To evaluate the time of assignment established with the ant colony algorithm, a distance-time conversion factor of 45 km/h was used, which is the average travel speed in non-urban areas with gravel roads. To add the effect of the service time for each customer, a gamma probability distribution was used with parameters α = 1,698 and β = 30,90. A total of 385 replicas were simulated for each scenario (service squad) with a confidence level of 95%. Table 2 shows the results of the discrete event simulation routine associated with the total time implied in travel and service times.
Table 2 Results of the simulation of the routes assigned and the service time
| Name of service squad | Number of points assigned | Mean total time (h) of travel and service | Standard deviation of the total time (h) |
| Squad A | 3 | 4,14 | 1,14 |
| Squad B | 4 | 5,20 | 1,39 |
| Squad C | 4 | 5,68 | 1,39 |
| Squad D | 4 | 4,74 | 1,39 |
| Squad E | 4 | 7,52 | 1,39 |
| Squad F | 4 | 5,56 | 1,39 |
| Squad G | 5 | 6,55 | 1,53 |
| Squad H | 6 | 8,37 | 1,63 |
| Squad I | 7 | 10,47 | 1,81 |
| Squad J | 7 | 9,41 | 1,81 |
| Squad K | 7 | 9,46 | 1,81 |
| Squad L | 7 | 8,88 | 1,81 |
| Squad M | 8 | 10,79 | 1,88 |
| Squad N | 8 | 10,96 | 1,88 |
Source: Authors
Results of Table 2 show that in a working day of 8 hours, it is feasible to visit up to six customers.
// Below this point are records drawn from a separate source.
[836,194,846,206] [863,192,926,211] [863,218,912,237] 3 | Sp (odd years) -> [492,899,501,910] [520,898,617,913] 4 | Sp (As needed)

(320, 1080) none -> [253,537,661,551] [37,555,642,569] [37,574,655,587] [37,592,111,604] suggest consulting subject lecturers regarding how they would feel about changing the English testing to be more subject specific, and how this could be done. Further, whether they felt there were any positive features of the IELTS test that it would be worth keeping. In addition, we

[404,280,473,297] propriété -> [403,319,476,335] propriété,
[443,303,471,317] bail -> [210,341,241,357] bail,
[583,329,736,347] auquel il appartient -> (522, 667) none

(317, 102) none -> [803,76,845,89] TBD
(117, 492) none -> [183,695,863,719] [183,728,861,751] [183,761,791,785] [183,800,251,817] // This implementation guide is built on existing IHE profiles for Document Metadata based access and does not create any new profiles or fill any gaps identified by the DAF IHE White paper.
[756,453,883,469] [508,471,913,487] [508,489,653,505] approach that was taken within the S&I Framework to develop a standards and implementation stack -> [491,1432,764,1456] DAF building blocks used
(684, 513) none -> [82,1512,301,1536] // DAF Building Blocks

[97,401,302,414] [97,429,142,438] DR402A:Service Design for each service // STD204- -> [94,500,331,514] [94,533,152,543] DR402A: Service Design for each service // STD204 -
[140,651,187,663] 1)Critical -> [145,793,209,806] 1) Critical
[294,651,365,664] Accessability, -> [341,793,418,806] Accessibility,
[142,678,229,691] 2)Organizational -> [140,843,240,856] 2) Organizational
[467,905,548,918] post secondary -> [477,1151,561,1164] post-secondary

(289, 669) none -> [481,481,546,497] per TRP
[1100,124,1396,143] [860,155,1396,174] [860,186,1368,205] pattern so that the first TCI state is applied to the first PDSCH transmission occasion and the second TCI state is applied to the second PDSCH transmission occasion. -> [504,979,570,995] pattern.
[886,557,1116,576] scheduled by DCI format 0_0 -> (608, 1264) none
The variances tend to stabilize, and to be constant, when the same number of points assigned is considered. This is due to the number of replications simulated and the use of the same probability distribution for the customer service time.
Conclusions
The travelling salesman model was solved using the ant colony algorithm, produced more efficient squad movement routes than the manual method, with a reduction of up to 20% in the distance travelled by each service squad.
The valuation of the performance of the solution obtained by discrete event simulation, incorporating the service time required to attend to each customer visited on the route, showed that the result of the assignment allowed up to 6 customers to be visited within a maximum working day of 8 hours.
Validation by discrete event simulation presented a stable behavior of the variance, independently of the number of visit points assigned in the route. However, the specific value of the variance was identical, depending on the number of customers visited. Based on the results obtained, it is proposed that the TSP model needs to be adapted if visits to more than 6 customers are to be included, adding the service time as an additional restriction in order to ensure compliance with a defined working day.
Current research evaluates the efficiency of a solution, through a criterion that involves variable attention times, without incorporating this factor in the determination of the result. According to this, a line for future research could be the study of the effect that the incorporation of service time variability would have as part of the model that generates the solution.